Neil Martin à l'oeuvre lors d'une dégustation qu'on pourrait qualifier d'industrielle. Noter des vins sur 100 est déjà farfelu, mais le faire de façon aussi intensive, à étiquette découverte, avec les vins d'un pays qu'on connaît mal, est carrément ridicule.
L'autre élément qui semble avoir
heurté les chiliens avec ce rapport, c'est que le même Neil Martin
a été plutôt élogieux dans ses rapports récents sur l'Argentine
et l'Afrique du Sud. Deux pays qui sont des concurrents directs du
Chili et qui ont une structure de production similaire, même si ces
pays ne possèdent pas une locomotive de la qualité de Concha y
Toro, une compagnie reconnue par plusieurs pour être la meilleure compagnie vinicole au monde. Une compagnie qui
sait allier volume, qualité et diversité. Bien sûr c'est une
compagnie énorme, surtout si on ajoute toutes ses filiales, mais en
même temps c'est une compagnie qui réussit un tour de force
incomparable dans le monde du vin. Pour un pays totalement axé sur
l'exportation c'est un atout incroyable.
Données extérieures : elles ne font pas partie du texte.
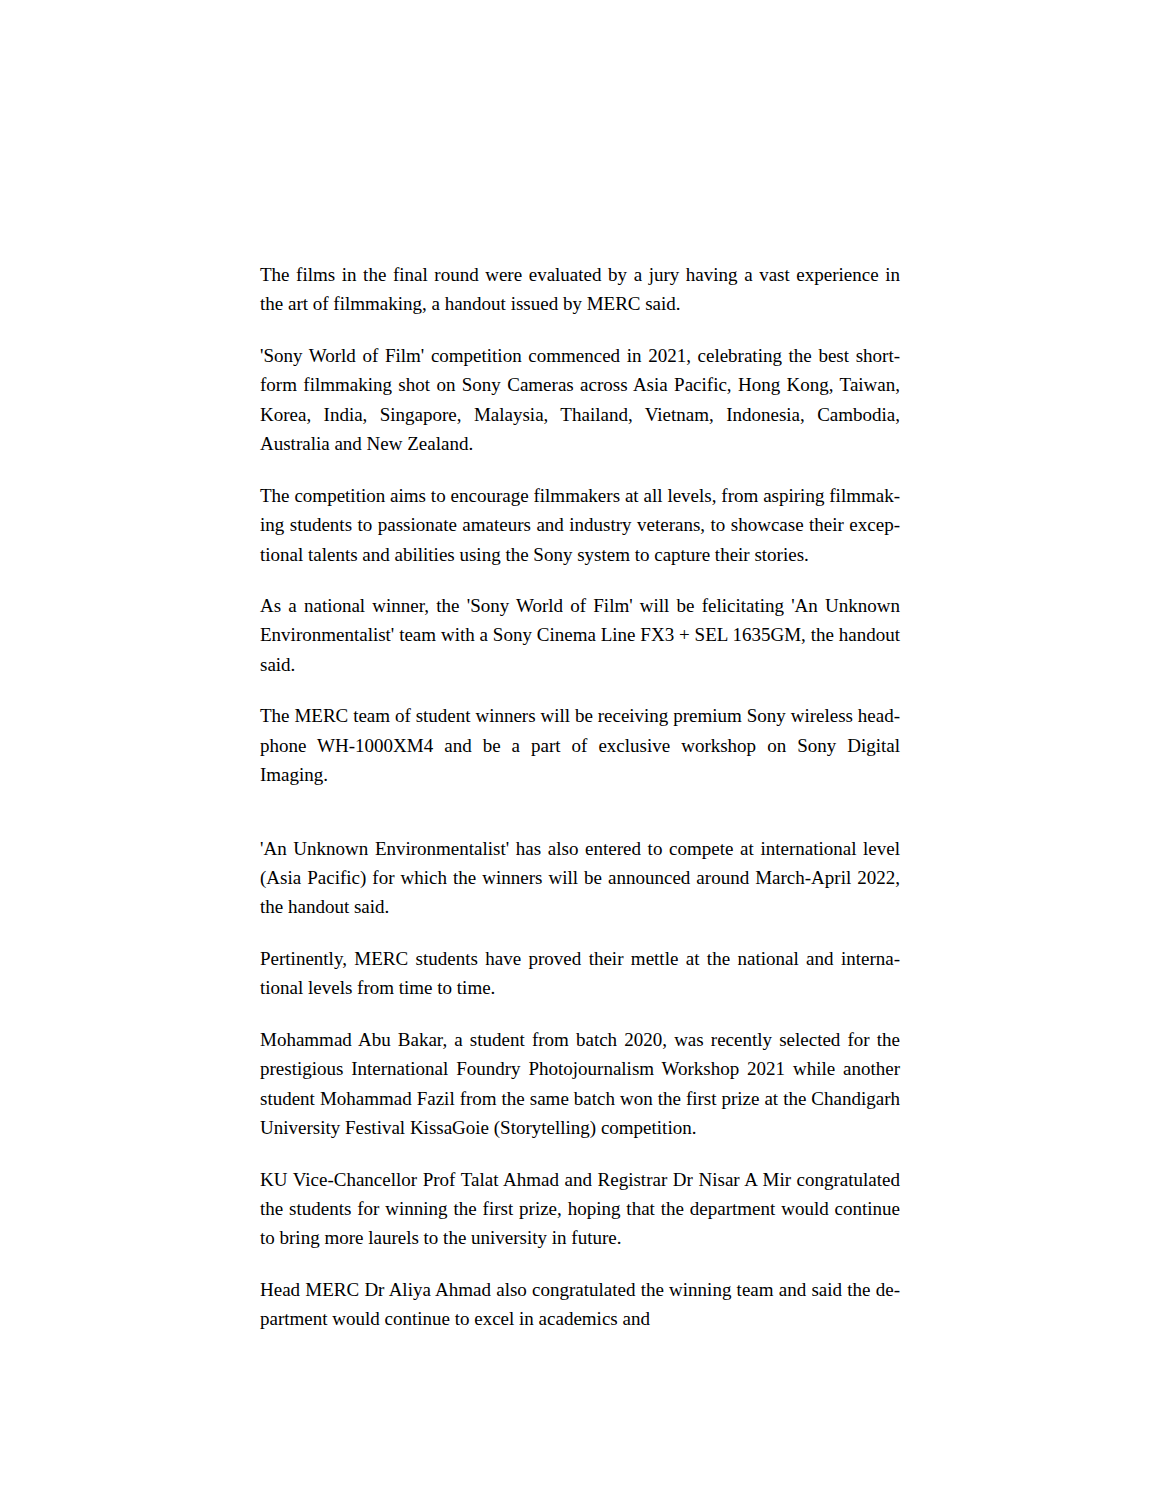The films in the final round were evaluated by a jury having a vast experience in the art of filmmaking, a handout issued by MERC said.
'Sony World of Film' competition commenced in 2021, celebrating the best short-form filmmaking shot on Sony Cameras across Asia Pacific, Hong Kong, Taiwan, Korea, India, Singapore, Malaysia, Thailand, Vietnam, Indonesia, Cambodia, Australia and New Zealand.
The competition aims to encourage filmmakers at all levels, from aspiring filmmaking students to passionate amateurs and industry veterans, to showcase their exceptional talents and abilities using the Sony system to capture their stories.
As a national winner, the 'Sony World of Film' will be felicitating 'An Unknown Environmentalist' team with a Sony Cinema Line FX3 + SEL 1635GM, the handout said.
The MERC team of student winners will be receiving premium Sony wireless headphone WH-1000XM4 and be a part of exclusive workshop on Sony Digital Imaging.
'An Unknown Environmentalist' has also entered to compete at international level (Asia Pacific) for which the winners will be announced around March-April 2022, the handout said.
Pertinently, MERC students have proved their mettle at the national and international levels from time to time.
Mohammad Abu Bakar, a student from batch 2020, was recently selected for the prestigious International Foundry Photojournalism Workshop 2021 while another student Mohammad Fazil from the same batch won the first prize at the Chandigarh University Festival KissaGoie (Storytelling) competition.
KU Vice-Chancellor Prof Talat Ahmad and Registrar Dr Nisar A Mir congratulated the students for winning the first prize, hoping that the department would continue to bring more laurels to the university in future.
Head MERC Dr Aliya Ahmad also congratulated the winning team and said the department would continue to excel in academics and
Ceci dit, ce qui est encore
plus incroyable, c'est que l'existence d'une telle compagnie soit mis
au passif d'un pays lorsque vient le temps de rendre compte de sa
réalité. Il n'y a que des préjugés idéologiques qui peuvent
guider un tel jugement et c'est d'autant plus surprenant de la part
d'un critique dont l'intérêt principal a toujours été les vins de
Bordeaux. C'est donc bizarre de le voir débarquer au Chili en
prônant que "small is beautiful", en vantant
l'approche naturelle dans l'élaboration du vin, tout en disant que
le Chili devrait se concentrer sur un cépage comme le Carignan,
plutôt que sur le Cabernet Sauvignon.
Il doit être très difficile pour les
producteurs chiliens de voir quelqu'un comme Neil Martin débarquer
pour la première fois dans leur pays, sans connaissance approfondie
des vins qui y sont produits, pétri de préjugés, pour finalement
leur donner une leçon de morale idéologique. En même temps, je
pense que l'influence de Neil Martin est très limitée car de toute façon les abonnés du Wine Advocate ont très peu d'intérêt
pour les vins sans prestige du Chili. N'empêche que les producteurs
chiliens sont très sensibles aux notes et aux médailles, et
j'espère que le rapport de Neil Martin les incitera à y porter moins attention et à faire les
vins qu'ils veulent vraiment. J'espère
qu'ils prendront conscience que le système de notation sur 100 est
un leurre, et qu'ils s'émanciperont du syndrome du colonisé où un
critique étranger peut venir leur dire avec condescendance ce qui devrait être le mieux
pour eux. N'empêche que le Chili, malgré les grandes avancés des quinze dernières années, ne l'a jamais facile et semble
prisonnier de son problème d'image.
Finalement le règne de Neil Martin comme critique des vins du Chili pour le Wine Advocate aura été de courte durée. Le magazine a annoncé que quelqu'un d'autre serait nommé pour couvrir les vins de ce pays. Le ridicule système de notation sur 100 va demeurer, mais espérons que la nouvelle personne aura plus de jugement que M. Martin.